State v. Travis Joe Brimer, Jr., 2010 WI App 57; for Brimer: Lora B. Cerone, SPD, Madison Appellate; Resp. Br.Reply Br.

“The right against self-incrimination only applies at criminal proceedings or “other proceeding … where the answers might incriminate [the defendant] in future criminal proceedings.” Allen v. Illinois, 478 U.S. 364, 368 (1986) (citations omitted),” ¶7. Because a reconfinement hearing isn’t part of the criminal process, and because Brimer’s challenged statement was given under a grant of immunity against prosecution, he can’t argue that the statement’s use in determining length of his reconfinement violated the 5th amendment.

¶12      In sum, we discern no indication Truth-in-Sentencing altered the substantive nature of the reconfinement decision. Rather, as before Truth-in-Sentencing, the reconfinement determination is part of the revocation process and therefore not a criminal proceeding. See Struzik, 77 Wis. 2d at 221.

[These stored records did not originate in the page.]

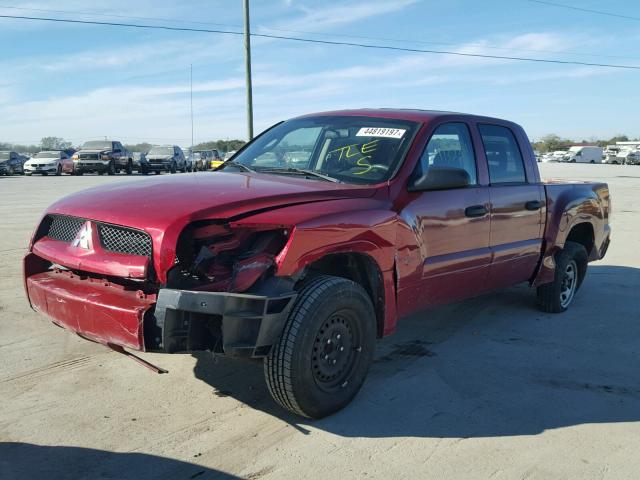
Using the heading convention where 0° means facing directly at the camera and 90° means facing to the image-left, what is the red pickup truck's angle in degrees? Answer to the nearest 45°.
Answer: approximately 45°

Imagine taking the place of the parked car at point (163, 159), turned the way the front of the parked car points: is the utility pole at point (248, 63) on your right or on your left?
on your left

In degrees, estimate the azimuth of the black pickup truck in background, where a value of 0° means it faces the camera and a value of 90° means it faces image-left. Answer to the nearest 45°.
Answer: approximately 45°

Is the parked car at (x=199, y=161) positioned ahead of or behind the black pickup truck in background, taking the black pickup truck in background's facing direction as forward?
behind

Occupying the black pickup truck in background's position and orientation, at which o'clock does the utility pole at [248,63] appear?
The utility pole is roughly at 10 o'clock from the black pickup truck in background.
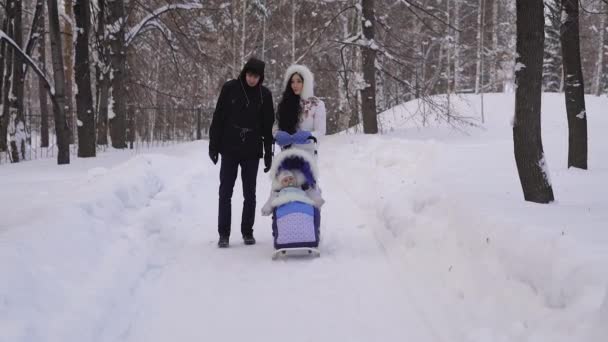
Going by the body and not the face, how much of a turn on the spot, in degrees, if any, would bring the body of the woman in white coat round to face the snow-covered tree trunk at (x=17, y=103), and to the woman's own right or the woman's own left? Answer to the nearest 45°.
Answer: approximately 135° to the woman's own right

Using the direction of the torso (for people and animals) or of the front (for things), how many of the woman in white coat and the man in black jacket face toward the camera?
2

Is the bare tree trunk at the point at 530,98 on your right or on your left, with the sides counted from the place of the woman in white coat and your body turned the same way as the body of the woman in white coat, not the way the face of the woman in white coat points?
on your left

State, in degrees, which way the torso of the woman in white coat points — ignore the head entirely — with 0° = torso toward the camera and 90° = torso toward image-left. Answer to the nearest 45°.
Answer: approximately 0°

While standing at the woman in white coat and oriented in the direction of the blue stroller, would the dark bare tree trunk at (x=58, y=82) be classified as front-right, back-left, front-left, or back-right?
back-right

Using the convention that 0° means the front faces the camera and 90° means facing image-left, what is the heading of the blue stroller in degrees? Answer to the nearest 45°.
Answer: approximately 0°

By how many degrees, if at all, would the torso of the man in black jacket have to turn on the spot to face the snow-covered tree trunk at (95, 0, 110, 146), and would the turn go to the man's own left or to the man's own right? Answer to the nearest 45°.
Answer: approximately 180°
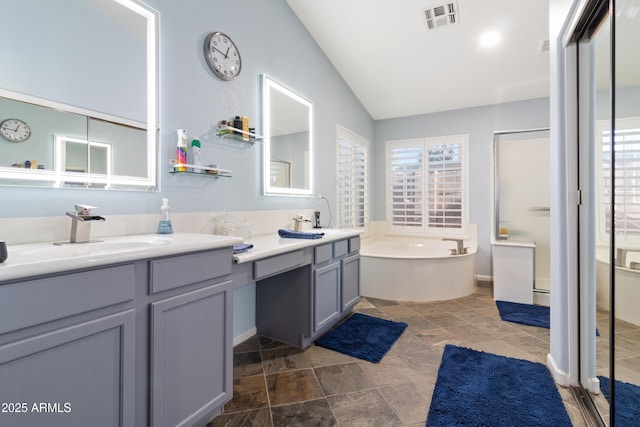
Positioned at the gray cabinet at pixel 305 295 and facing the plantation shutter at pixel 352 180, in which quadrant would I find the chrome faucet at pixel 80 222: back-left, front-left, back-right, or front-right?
back-left

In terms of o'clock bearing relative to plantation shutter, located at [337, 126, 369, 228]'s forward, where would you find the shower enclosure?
The shower enclosure is roughly at 11 o'clock from the plantation shutter.

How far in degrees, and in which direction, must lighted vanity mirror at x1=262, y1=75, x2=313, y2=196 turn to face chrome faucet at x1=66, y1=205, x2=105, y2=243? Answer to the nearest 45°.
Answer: approximately 90° to its right

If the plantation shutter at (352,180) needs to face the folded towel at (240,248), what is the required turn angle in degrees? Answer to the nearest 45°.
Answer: approximately 45° to its right

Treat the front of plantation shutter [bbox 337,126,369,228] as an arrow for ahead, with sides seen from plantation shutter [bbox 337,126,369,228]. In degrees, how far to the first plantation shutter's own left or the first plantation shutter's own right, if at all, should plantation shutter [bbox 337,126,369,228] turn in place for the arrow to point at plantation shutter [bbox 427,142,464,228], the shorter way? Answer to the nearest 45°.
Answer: approximately 45° to the first plantation shutter's own left

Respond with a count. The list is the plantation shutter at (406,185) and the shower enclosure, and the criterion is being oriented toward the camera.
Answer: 2

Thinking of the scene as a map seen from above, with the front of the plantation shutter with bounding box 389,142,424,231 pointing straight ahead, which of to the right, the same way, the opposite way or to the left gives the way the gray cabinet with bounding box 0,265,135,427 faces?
to the left

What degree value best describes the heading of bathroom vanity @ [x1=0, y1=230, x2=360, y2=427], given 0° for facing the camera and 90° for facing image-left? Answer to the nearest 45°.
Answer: approximately 315°

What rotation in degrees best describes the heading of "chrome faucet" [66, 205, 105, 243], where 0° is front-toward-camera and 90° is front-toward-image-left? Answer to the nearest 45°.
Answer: approximately 315°
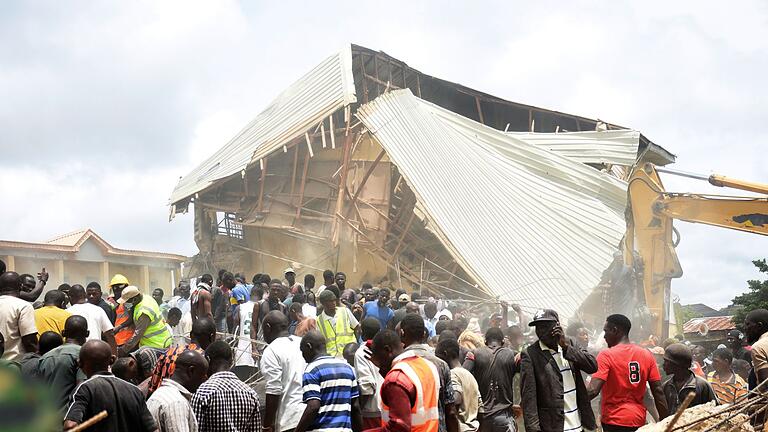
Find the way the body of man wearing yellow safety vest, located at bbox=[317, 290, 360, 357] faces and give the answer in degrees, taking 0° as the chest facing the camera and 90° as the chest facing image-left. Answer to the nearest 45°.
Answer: approximately 0°

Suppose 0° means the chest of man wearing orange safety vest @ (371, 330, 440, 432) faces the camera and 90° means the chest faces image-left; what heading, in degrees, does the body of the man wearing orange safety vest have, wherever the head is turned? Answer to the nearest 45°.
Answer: approximately 135°

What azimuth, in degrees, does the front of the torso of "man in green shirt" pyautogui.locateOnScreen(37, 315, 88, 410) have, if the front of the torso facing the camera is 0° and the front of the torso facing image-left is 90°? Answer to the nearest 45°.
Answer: approximately 225°

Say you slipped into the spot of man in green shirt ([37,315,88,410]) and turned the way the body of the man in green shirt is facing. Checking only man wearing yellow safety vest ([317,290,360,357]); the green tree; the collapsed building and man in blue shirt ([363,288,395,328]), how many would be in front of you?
4

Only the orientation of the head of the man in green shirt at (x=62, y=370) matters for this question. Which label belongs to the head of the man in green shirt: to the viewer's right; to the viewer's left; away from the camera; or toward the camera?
away from the camera

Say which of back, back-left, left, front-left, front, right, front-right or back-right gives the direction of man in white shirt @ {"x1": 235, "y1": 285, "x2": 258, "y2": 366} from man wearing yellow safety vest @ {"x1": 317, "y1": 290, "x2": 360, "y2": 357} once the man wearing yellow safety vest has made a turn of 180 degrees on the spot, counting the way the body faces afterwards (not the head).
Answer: front-left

¶13      Because a reconfinement hearing is not a criminal proceeding, it is unnecessary to examine whether Brimer’s statements were compelled and incriminating “[A] State may validly insist on answers to even incriminating questions and hence sensibly administer its probation system, as long as it recognizes that the required answers may not be used in a criminal proceeding and thus eliminates the threat of incrimination.” Murphy, 465 U.S. at 435 n.7. Here the State did just that. It required Brimer to truthfully account for his drug test failure as a condition of his extended supervision, and immunized him against using the statement in criminal proceedings. Therefore, there was no Fifth Amendment violation and Brimer’s attorney was not deficient for failing to object to using the statement at the reconfinement hearing.

As the court indicates, caselaw clearly established that revocation hearings were not part of the criminal process, therefore the right against compelled self-incrimination didn’t apply. The narrow question, then, is whether a reconfinement hearing is part of the criminal or the revocation case. But as the court acknowledges, ¶7 n. 2, 2009 Wis Act 28 abolished reconfinements: length of confinement is now determined administratively rather than judicially. The net result is that the holding likely will affect a very small number of cases.

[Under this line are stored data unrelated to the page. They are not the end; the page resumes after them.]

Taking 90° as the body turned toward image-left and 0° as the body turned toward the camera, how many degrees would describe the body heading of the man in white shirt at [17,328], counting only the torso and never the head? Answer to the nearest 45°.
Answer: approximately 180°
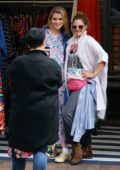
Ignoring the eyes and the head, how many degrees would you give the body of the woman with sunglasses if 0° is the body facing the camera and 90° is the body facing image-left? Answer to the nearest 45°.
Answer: approximately 45°

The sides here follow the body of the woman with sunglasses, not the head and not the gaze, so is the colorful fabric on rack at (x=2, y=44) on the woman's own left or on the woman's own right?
on the woman's own right
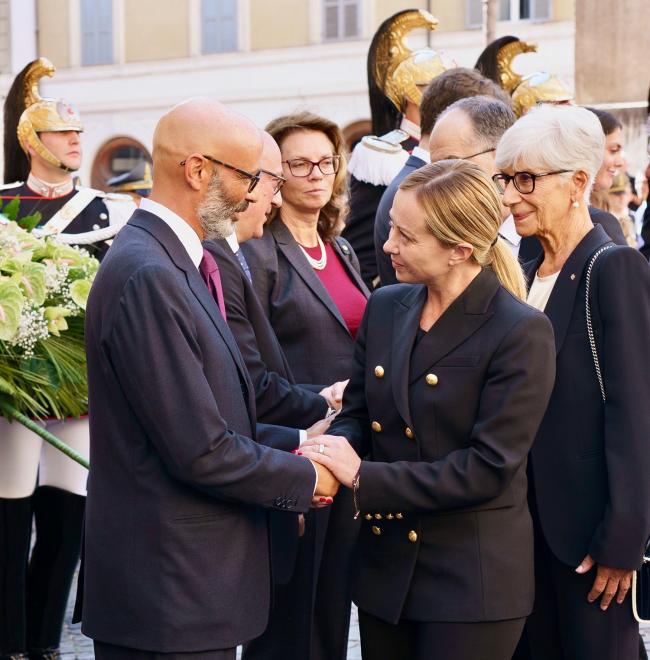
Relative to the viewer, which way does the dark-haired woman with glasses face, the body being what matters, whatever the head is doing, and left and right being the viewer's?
facing the viewer and to the right of the viewer

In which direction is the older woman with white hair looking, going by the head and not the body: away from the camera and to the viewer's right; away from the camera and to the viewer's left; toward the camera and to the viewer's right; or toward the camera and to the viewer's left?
toward the camera and to the viewer's left

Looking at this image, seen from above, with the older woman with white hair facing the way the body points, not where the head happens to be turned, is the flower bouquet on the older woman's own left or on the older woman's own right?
on the older woman's own right

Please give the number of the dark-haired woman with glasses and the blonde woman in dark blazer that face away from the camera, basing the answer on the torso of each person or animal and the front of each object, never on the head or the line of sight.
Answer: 0

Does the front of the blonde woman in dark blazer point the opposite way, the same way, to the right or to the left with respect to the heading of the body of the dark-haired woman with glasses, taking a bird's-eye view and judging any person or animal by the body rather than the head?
to the right

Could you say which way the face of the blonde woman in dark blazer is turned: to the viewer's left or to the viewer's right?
to the viewer's left

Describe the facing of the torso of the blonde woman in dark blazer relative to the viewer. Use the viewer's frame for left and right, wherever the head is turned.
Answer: facing the viewer and to the left of the viewer

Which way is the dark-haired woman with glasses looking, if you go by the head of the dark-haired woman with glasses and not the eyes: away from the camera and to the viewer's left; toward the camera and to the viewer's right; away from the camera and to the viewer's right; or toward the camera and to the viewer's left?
toward the camera and to the viewer's right
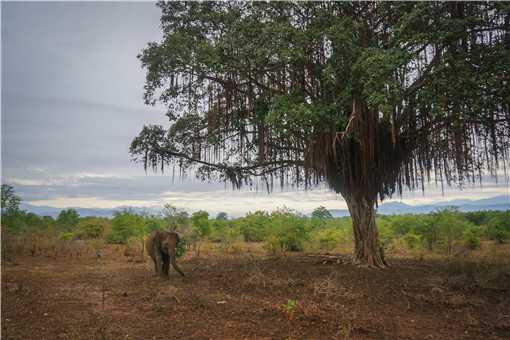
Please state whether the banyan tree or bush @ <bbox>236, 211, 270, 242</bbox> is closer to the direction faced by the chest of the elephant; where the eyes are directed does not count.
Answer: the banyan tree

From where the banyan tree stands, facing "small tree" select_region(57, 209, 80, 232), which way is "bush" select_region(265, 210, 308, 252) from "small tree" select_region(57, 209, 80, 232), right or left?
right

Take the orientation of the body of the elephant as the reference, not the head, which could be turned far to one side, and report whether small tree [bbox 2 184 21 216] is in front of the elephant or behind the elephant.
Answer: behind

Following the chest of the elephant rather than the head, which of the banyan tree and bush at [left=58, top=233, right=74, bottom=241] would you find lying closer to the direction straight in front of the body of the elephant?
the banyan tree

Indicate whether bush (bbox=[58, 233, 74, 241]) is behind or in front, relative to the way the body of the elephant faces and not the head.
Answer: behind

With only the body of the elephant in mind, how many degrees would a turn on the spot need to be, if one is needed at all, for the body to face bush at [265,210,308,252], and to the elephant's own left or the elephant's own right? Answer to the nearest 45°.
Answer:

Limited impact or no, the basic issue of applying the 5th outside the criminal process is recurrent. Brimer was given the standard warning that if he failed to cough up “truthful and accurate” information his ES would be revoked. So he admitted he’d sold cocaine while on ES, which was of course then revoked. ¶2. Heads you lose, tails you lose. Pretty clear, then, that his statement was compelled in a real-world sense. Not only did his admission help support revocation, it was also the largest factor in his reconfinement sentence, ¶3. However, it was (again, keeping with standard practice) given under grant of immunity, ¶6 n. 1—which means that in the 5th amendment sense, the statement was not “compelled.” No possibility of criminal prosecution, no self-incrimination analysis, unless, of course, it was used against Brimer during a criminal case. And that is exactly what the court says: it wasn’t used in a criminal proceeding. It nonetheless remains true that an involuntary statement indeed may be excluded from an administrative proceeding, Oddsen v. Board of FPC, 108 Wis.2d 143, 163, 321 N.W.2d 161 (1982) (“As a matter of law, the coerced, involuntary confessions here extracted may not, under the circumstances, be used for any purpose”; involuntary statements thus excluded from use in police disciplinary proceeding). To be sure, the tactics used to extract Oddsen’s statement were aggravated, but the fact remains that his was not a criminal case. Someday the court may bother to explain just where the line is drawn between “coerced, involuntary confessions” that may, and may not, be used in a non-criminal setting.